Find the number of ordered pairs $(p , q)$ such that $p , q $ are both prime numbers less than 50 , and $pq$+1 is divisible by 12
Edit : What i have done is i have written down all the primes below 50 congruent to modulo 12 . For example : 11 $ \equiv$ -3 $(mod 12)$
On
Clearly we need both $p$ and $q$ to be coprime to $12$, so we cannot have $p$ or $q$ equal to either $2$ or $3$.
This means that $\{p,q\}\in\{1,5,7,11\}\bmod 12$. We can quickly calculate the products $\bmod 12$ across this set:
\begin{array}{l|cc} p\ \backslash\ q & 1 & 5 & 7 & 11 \\ \hline 1 & 1 & 5 & 7 & 11 \\ 5 & 5 & 1 & 11 & 7 \\ 7 & 7 & 11 & 1 & 5 \\ 11 & 11 & 7 & 5 & 1 \\ \end{array}
We are looking for $p,q$ pairs that give $11\equiv -1 \bmod 12$ in the above table so that $12\mid pq{+}1$. So we would select the pairs from the different residue class sets appropriately, which gives a way to calculate how many options in total.
For example, the set of primes in range $\equiv 1 \bmod 12$ (call this $S_1$) consists of just $\{13,37\}$. This gives us $|S_1|=2$ and similarly $|S_5|=4,$ $|S_7|=4,$ and $|S_{11}|=3$. Thus we will have $2\cdot 3 + 4\cdot 4 + 4\cdot 4 + 3\cdot 2 = 2\cdot 6+2\cdot 16= \fbox{44 }$ ordered pair solutions.
On
Since the numbers are in very small range, I wrote a simple Python script for it.
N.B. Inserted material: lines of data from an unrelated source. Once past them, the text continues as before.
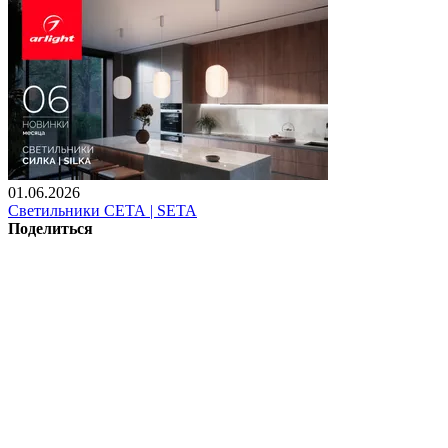
01.06.2026
Светильники СЕТА | SETA
Поделиться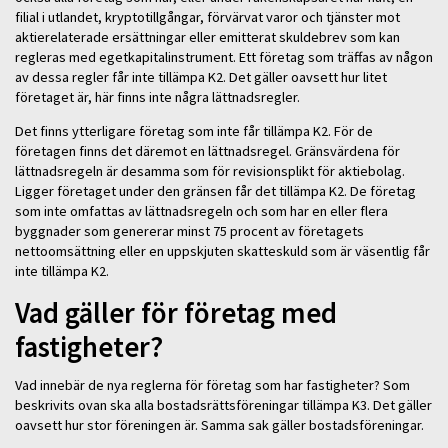
filial i utlandet, kryptotillgångar, förvärvat varor och tjänster mot
aktierelaterade ersättningar eller emitterat skuldebrev som kan
regleras med egetkapitalinstrument. Ett företag som träffas av någon
av dessa regler får inte tillämpa K2. Det gäller oavsett hur litet
företaget är, här finns inte några lättnadsregler.
Det finns ytterligare företag som inte får tillämpa K2. För de
företagen finns det däremot en lättnadsregel. Gränsvärdena för
lättnadsregeln är desamma som för revisionsplikt för aktiebolag.
Ligger företaget under den gränsen får det tillämpa K2. De företag
som inte omfattas av lättnadsregeln och som har en eller flera
byggnader som genererar minst 75 procent av företagets
nettoomsättning eller en uppskjuten skatteskuld som är väsentlig får
inte tillämpa K2.
Vad gäller för företag med
fastigheter?
Vad innebär de nya reglerna för företag som har fastigheter? Som
beskrivits ovan ska alla bostadsrättsföreningar tillämpa K3. Det gäller
oavsett hur stor föreningen är. Samma sak gäller bostadsföreningar.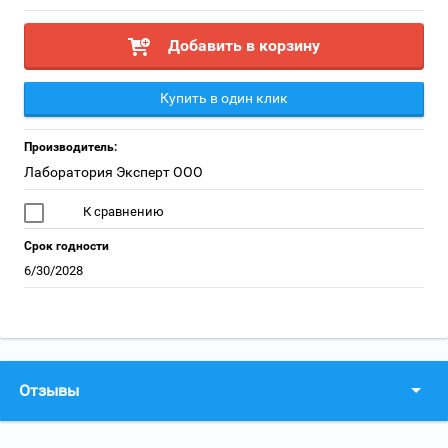
Добавить в корзину
Купить в один клик
Производитель:
Лаборатория Эксперт ООО
К сравнению
Срок годности
6/30/2028
Отзывы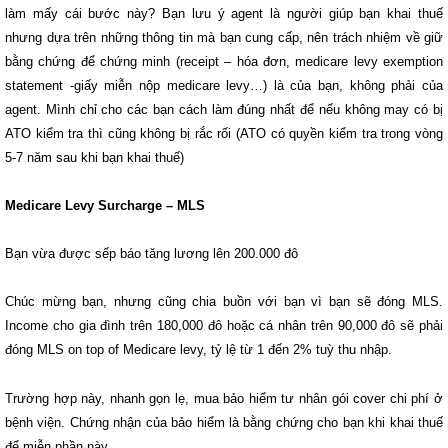
làm mấy cái bước này? Bạn lưu ý agent là người giúp bạn khai thuế
nhưng dựa trên những thông tin mà bạn cung cấp, nên trách nhiệm về giữ
bằng chứng để chứng minh (receipt – hóa đơn, medicare levy exemption
statement -giấy miễn nộp medicare levy…) là của bạn, không phải của
agent. Mình chỉ cho các bạn cách làm đúng nhất để nếu không may có bị
ATO kiểm tra thì cũng không bị rắc rối (ATO có quyền kiểm tra trong vòng
5-7 năm sau khi bạn khai thuế)
Medicare Levy Surcharge – MLS
Bạn vừa được sếp báo tăng lương lên 200.000 đô
Chúc mừng bạn, nhưng cũng chia buồn với bạn vì bạn sẽ đóng MLS.
Income cho gia đình trên 180,000 đô hoặc cá nhân trên 90,000 đô sẽ phải
đóng MLS on top of Medicare levy, tỷ lệ từ 1 đến 2% tuỳ thu nhập.
Trường hợp này, nhanh gọn lẹ, mua bảo hiểm tư nhân gói cover chi phí ở
bệnh viện. Chứng nhận của bảo hiểm là bằng chứng cho bạn khi khai thuế
để miễn phần này.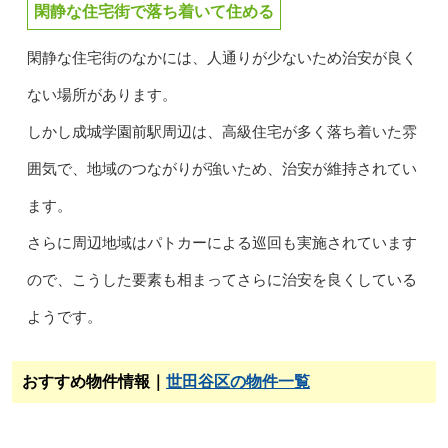
閑静な住宅街で落ち着いて住める
閑静な住宅街のなかには、人通りが少ないため治安が良く
ない場所があります。
しかし成城学園前駅周辺は、高級住宅が多く落ち着いた雰
囲気で、地域のつながりが強いため、治安が維持されてい
ます。
さらに周辺地域はパトカーによる巡回も実施されています
ので、こうした要素も相まってさらに治安を良くしている
ようです。
おすすめ物件情報｜
世田谷区の物件一覧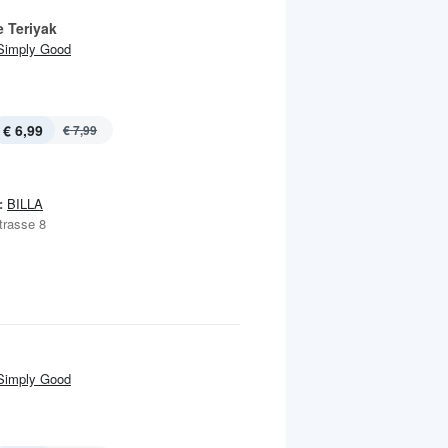
e Teriyak
Simply Good
€ 6,99
€ 7,99
:
BILLA
trasse 8
Simply Good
Takes $ < 1 $ second.
def is_prime(x):
if x == 2:
return True
if x % 2 == 0:
return False
for i in range(3, int(x**0.5) + 1, 2):
if x % i == 0:
return False
return True
ans = 0
for p in range(2, 50):
if is_prime(p):
for q in range(2, 50):
if is_prime(q):
ans += (p*q + 1) % 12 == 0
print(ans)
The answer:
44
Hint Note that $p,q$ cannot be 2 or 3. Then $p,q \equiv \pm 1 \pmod{6}$.
Note that $$(6k+1)(6n+1) \equiv 6(k+n)+1 \not\equiv -1 \pmod{12} \\ (6k-1)(6n-1) \equiv -6(k+n)+1 \not\equiv -1 \pmod{12} $$
Therefore, the only posibility left is $$(6k+1)(6n-1) \equiv 6(n-k)-1 \pmod{12} $$ which is $\equiv -1 \pmod{12}$ if and only if $k-n$ is even.